- _Source_:
• • •
Definition~\ref{def:thinned-jointree-formal} tells us what a thinning is but it does not tell us how to obtain one.
We next provide a set of {\em thinning rules} that will generate every thinning admitted by
Definition~\ref{def:thinned-jointree-formal}.

\begin{theorem}
\label{thm:equivalence1}
We can obtain a jointree thinning by starting with \(\S^\star_{ij} = \S_{ij}\) and then removing variables from \(\S^\star_{ij}\) according
to the following rules, until no rules can be applied. Remove functional variable \(X\) from \(\S^\star_{ij}\) if either
\begin{enumerate}
\item[(a)] Node $i$ is $X$-connected to some \(X\)-mechanism on the $i$-side of edge~\((i,j)\)
and node $j$ is $X$-connected to some \(X\)-mechanism on the $j$-side of the edge; or
\item[(b)] $X \notin \S^\star_{ki}$ for all $k \neq j$ when node \(i\) is not a leaf; or 
\item[(c)] $X \notin \S^\star_{jk}$ for all $k \neq i$ when node $j$ is not a leaf. 
\end{enumerate}
\end{theorem}

We will use $R_a(i,j,X)$ to mean that Rule~(a) is applicable to variable \(X\) and edge \((i,j)\)
and call it a {\em rule application}. Similarly for $R_b(i,j,X)$ and $R_c(i,j,X)$. 
A jointree thinning  can now be specified using a sequence of rule applications.
• • •
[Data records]
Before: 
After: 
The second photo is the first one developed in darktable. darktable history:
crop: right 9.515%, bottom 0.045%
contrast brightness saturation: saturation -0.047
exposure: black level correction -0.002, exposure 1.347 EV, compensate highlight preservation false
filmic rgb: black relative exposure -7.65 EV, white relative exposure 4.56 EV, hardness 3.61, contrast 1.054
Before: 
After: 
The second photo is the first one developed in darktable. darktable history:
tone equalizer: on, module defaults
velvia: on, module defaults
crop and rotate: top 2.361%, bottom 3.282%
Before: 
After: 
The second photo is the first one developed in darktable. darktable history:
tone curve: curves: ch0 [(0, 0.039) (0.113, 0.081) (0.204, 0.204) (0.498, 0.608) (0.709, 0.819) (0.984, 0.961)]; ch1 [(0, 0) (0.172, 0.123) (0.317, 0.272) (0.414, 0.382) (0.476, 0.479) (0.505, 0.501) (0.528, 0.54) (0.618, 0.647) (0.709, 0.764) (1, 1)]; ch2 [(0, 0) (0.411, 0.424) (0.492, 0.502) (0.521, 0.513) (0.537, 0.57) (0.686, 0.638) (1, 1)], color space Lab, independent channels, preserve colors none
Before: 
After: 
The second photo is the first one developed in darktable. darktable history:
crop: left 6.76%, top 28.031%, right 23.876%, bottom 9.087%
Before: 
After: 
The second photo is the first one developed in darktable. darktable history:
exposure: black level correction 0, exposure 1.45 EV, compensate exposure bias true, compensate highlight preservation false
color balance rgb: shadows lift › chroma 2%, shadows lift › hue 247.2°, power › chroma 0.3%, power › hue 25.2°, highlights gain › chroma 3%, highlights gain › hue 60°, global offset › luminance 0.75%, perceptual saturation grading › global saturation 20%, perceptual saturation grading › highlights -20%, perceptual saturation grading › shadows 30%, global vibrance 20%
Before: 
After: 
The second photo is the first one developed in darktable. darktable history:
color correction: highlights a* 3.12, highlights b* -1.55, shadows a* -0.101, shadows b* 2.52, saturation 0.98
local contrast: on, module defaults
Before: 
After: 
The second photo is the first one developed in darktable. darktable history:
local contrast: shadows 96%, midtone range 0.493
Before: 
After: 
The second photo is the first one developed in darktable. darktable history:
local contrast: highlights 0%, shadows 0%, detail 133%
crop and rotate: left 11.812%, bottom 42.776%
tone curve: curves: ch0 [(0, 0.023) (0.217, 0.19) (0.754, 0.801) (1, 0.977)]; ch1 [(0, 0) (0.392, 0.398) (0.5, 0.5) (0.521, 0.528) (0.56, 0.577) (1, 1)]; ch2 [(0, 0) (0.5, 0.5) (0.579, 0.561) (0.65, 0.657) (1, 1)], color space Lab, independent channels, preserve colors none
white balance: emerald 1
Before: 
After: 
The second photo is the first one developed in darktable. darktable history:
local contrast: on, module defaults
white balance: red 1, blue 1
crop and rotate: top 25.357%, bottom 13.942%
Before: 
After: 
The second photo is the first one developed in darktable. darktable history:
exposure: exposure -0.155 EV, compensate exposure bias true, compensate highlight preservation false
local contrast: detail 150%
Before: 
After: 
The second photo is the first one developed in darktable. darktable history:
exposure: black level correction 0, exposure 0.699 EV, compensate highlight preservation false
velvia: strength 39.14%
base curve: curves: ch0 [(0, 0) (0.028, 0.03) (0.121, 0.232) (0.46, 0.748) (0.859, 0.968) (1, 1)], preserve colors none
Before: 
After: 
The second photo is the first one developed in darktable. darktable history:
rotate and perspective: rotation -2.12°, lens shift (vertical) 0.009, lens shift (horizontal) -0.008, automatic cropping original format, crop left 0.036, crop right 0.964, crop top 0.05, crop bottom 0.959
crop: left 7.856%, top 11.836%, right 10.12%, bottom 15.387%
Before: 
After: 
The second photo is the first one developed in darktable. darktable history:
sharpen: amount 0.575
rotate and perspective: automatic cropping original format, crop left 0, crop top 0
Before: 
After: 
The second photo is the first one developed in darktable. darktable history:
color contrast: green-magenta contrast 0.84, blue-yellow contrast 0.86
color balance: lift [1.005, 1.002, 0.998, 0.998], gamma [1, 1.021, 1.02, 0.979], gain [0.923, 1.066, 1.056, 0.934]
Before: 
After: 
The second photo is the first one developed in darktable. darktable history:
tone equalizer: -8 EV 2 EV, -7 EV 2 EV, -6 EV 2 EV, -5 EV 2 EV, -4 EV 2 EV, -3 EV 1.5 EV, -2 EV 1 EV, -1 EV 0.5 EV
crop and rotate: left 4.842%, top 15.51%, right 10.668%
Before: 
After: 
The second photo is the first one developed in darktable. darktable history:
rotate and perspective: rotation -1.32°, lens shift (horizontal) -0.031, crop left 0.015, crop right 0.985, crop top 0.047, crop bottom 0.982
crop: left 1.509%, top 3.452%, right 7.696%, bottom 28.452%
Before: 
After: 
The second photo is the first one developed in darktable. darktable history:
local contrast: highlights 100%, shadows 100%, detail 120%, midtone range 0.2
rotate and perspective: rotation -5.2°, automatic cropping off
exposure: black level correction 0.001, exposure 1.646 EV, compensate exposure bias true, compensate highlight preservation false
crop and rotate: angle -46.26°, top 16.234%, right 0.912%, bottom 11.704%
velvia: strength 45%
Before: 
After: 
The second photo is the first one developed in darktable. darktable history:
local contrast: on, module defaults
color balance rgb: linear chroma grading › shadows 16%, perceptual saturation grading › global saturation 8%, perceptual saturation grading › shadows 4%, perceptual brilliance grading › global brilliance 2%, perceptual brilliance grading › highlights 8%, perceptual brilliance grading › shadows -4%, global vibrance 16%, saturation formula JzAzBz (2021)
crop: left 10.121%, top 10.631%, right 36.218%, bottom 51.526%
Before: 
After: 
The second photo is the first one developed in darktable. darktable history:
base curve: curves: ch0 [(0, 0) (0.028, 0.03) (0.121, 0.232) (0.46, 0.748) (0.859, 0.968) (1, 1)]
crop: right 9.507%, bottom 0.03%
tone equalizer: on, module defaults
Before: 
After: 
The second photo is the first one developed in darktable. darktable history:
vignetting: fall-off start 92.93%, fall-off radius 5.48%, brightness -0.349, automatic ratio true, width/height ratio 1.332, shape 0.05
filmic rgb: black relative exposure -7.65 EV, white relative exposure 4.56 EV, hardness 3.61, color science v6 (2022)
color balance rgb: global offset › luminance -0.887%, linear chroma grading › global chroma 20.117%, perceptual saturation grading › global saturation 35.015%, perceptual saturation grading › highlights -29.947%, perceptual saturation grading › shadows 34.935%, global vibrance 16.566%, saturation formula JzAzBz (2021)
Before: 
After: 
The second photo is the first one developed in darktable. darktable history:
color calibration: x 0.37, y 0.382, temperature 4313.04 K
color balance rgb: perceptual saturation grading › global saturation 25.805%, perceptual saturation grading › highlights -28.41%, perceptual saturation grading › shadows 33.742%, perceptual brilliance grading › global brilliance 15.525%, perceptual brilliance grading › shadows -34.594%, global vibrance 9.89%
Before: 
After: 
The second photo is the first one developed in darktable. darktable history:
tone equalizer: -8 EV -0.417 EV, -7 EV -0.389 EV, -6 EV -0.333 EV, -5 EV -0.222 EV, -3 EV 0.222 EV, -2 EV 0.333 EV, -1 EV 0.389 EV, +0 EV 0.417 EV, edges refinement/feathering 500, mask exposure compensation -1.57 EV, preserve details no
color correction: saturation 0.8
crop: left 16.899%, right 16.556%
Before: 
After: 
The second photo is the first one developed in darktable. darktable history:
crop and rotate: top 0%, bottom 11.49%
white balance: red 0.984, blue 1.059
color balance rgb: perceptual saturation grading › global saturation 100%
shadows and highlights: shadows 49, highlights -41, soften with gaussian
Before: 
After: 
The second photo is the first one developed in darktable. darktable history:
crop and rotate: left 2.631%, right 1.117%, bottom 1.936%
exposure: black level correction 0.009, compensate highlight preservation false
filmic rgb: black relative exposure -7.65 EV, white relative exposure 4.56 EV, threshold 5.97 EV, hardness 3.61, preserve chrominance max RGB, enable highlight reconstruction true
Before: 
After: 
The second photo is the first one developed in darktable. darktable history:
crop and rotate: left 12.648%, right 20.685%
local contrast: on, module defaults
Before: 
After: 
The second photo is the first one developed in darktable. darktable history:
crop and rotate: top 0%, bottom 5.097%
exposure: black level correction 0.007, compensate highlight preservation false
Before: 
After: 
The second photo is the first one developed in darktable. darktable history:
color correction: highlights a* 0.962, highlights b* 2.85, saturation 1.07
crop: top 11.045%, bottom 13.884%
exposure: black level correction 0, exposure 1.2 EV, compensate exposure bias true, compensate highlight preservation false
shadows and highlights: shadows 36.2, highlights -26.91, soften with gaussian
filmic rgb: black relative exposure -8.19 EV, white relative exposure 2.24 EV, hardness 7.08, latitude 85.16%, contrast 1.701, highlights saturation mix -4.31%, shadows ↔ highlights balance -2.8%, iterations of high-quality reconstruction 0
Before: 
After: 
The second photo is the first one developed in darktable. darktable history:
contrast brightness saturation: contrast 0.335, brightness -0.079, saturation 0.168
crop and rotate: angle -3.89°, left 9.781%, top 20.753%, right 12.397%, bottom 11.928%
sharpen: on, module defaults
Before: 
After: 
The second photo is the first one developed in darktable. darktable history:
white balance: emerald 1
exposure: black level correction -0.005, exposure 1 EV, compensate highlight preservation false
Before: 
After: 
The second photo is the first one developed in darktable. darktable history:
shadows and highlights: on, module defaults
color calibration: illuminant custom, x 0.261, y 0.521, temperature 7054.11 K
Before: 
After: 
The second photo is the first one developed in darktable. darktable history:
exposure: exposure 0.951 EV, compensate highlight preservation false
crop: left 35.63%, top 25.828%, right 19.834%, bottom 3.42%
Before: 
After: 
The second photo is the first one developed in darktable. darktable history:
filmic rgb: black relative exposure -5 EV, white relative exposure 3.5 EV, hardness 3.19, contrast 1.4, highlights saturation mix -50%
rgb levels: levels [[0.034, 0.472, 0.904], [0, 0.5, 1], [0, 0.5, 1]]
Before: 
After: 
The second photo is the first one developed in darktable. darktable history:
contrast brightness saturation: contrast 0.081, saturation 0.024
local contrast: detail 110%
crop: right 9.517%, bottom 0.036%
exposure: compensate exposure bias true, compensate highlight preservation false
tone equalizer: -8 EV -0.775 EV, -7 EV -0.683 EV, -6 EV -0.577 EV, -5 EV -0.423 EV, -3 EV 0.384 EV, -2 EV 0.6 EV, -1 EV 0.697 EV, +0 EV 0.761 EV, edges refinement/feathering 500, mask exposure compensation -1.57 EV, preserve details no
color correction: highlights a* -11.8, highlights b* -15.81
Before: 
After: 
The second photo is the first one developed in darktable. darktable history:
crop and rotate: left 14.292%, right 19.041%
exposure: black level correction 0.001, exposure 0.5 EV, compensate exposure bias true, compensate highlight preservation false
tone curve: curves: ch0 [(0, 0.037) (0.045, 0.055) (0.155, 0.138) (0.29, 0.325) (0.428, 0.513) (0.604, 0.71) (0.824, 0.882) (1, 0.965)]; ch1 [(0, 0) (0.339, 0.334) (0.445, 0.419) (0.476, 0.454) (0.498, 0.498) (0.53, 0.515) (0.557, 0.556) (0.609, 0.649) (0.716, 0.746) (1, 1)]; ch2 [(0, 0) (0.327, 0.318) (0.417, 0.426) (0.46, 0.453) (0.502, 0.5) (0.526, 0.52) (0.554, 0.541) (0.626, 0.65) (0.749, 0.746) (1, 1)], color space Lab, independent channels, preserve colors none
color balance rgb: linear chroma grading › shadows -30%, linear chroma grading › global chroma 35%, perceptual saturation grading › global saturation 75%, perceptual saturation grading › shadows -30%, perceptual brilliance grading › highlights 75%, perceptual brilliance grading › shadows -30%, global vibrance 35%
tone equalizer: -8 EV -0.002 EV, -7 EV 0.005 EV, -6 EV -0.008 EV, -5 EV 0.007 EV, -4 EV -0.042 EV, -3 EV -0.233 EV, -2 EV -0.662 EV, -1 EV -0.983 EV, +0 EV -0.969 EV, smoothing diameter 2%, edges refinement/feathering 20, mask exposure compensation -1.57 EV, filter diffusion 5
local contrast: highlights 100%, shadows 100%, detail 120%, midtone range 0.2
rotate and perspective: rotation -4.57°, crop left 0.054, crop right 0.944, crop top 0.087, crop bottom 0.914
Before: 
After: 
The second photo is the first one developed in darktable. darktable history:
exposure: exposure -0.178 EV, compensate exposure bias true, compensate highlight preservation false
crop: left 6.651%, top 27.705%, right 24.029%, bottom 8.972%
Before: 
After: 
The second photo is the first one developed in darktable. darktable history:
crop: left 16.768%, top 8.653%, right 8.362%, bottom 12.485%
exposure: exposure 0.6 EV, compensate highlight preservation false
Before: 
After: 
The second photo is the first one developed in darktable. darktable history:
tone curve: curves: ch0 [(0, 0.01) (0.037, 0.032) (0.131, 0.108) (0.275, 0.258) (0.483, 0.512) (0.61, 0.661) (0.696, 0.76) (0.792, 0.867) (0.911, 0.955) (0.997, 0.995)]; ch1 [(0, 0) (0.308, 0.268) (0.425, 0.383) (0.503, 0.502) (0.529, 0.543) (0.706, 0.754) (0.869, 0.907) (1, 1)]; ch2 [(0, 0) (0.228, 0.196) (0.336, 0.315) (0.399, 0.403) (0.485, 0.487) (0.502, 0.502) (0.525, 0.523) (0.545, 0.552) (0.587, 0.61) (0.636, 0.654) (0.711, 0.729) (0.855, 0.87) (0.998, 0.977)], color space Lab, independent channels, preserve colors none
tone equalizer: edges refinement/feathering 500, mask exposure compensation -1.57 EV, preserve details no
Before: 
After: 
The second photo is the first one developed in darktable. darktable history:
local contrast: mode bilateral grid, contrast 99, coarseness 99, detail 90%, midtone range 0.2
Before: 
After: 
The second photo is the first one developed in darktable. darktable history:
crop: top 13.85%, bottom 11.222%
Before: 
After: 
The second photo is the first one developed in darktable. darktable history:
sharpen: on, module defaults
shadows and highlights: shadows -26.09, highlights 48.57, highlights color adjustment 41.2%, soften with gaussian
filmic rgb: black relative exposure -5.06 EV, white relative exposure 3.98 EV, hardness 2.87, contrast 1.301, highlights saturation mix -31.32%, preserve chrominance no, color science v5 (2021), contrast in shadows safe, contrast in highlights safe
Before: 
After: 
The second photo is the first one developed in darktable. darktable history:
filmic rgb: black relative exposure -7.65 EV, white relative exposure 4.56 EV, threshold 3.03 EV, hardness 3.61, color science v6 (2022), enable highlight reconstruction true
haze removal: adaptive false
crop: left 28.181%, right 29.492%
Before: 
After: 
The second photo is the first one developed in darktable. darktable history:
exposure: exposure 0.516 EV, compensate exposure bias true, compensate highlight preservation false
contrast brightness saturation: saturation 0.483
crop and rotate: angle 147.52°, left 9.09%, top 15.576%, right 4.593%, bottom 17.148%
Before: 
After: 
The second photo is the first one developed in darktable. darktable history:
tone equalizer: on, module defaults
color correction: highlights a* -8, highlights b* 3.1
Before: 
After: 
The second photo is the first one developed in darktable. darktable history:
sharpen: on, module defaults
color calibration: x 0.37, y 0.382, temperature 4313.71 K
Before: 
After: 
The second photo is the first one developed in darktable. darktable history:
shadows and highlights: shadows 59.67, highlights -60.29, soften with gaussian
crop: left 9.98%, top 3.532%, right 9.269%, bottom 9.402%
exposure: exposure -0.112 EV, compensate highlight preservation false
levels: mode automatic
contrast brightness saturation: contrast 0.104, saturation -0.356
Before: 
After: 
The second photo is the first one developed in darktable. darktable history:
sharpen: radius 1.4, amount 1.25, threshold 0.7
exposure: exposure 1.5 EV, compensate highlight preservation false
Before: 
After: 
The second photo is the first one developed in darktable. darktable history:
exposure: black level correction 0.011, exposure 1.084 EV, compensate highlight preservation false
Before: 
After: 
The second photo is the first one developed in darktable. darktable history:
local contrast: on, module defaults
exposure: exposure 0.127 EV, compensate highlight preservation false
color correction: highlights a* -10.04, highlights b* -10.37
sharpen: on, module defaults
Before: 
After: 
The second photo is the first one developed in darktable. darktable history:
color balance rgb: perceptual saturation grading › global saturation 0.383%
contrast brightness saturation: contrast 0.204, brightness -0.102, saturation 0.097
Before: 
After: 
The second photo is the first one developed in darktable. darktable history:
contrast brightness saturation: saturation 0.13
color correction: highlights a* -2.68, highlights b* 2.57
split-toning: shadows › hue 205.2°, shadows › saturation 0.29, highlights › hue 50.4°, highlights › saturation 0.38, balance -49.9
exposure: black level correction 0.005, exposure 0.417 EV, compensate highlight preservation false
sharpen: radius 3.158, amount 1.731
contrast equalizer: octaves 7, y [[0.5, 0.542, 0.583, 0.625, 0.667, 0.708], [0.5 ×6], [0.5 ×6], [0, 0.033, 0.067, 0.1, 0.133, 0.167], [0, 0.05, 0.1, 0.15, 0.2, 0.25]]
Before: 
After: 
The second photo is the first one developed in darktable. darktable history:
• • •
- _Written task 1_: Give every rule-application notation that the passage on jointree thinning defines.
- _Written task 2_: Echo the stretch of the passage on jointree thinning from "and node $j$" through "not a leaf.".
- _Written task 3_: Proceed with the passage on jointree thinning from the point where it stops.
The entries are separate material, apart from the passage on jointree thinning.

- _Exercise answer 1_: R_a(i,j,X), R_b(i,j,X), R_c(i,j,X)

- _Exercise answer 2_:
and node $j$ is $X$-connected to some \(X\)-mechanism on the $j$-side of the edge; or
\item[(b)] $X \notin \S^\star_{ki}$ for all $k \neq j$ when node \(i\) is not a leaf; or 
\item[(c)] $X \notin \S^\star_{jk}$ for all $k \neq i$ when node $j$ is not a leaf.

- _Exercise answer 3_:
The thinning in Figure~\ref{fig:exthinning3} corresponds to
$R_a(6,15,C)$, $R_c(4,6,C)$, $R_c(3,4,C)$, $R_c(2,3,C)$, $R_a(6,15,B)$.
The one in Figure~\ref{fig:exthinning2} corresponds to
$R_a(6,15,C)$, $R_c(4,6,C)$, $R_c(3,4,C)$, $R_c(2,3,C)$, $R_a(13,15,B)$, $R_c(11,13,B)$, $R_c(10,11,B)$, $R_c(8,10,B)$.

\begin{definition}
\label{def:thin-sequence}
A \underline{thinning sequence} is a list of rule applications $R^1,\dots,R^n$ where each rule is valid when it is applied
and no rules are applicable after the sequence terminates.   
\end{definition}
Theorem~\ref{thm:equivalence1} says that the thinning rules are sound. 
The next result says they are complete (with respect to Definition~\ref{def:thinned-jointree-formal}).

\begin{theorem}
\label{thm:equivalence2}
Every causal jointree can be obtained using some thinning sequence. 
\end{theorem}

Two distinct thinning sequences may yield the same jointree thinning since the order of applying rules may not matter in some cases.
The following result suggests a restriction on thinning sequences that does not compromise their ability to discover every possible jointree thinning.

\begin{theorem}
\label{thm:thinning2}
Every jointree thinning can be obtained by a thinning sequence in which all applications of Rule~(a) come before the applications of Rules~(b,c).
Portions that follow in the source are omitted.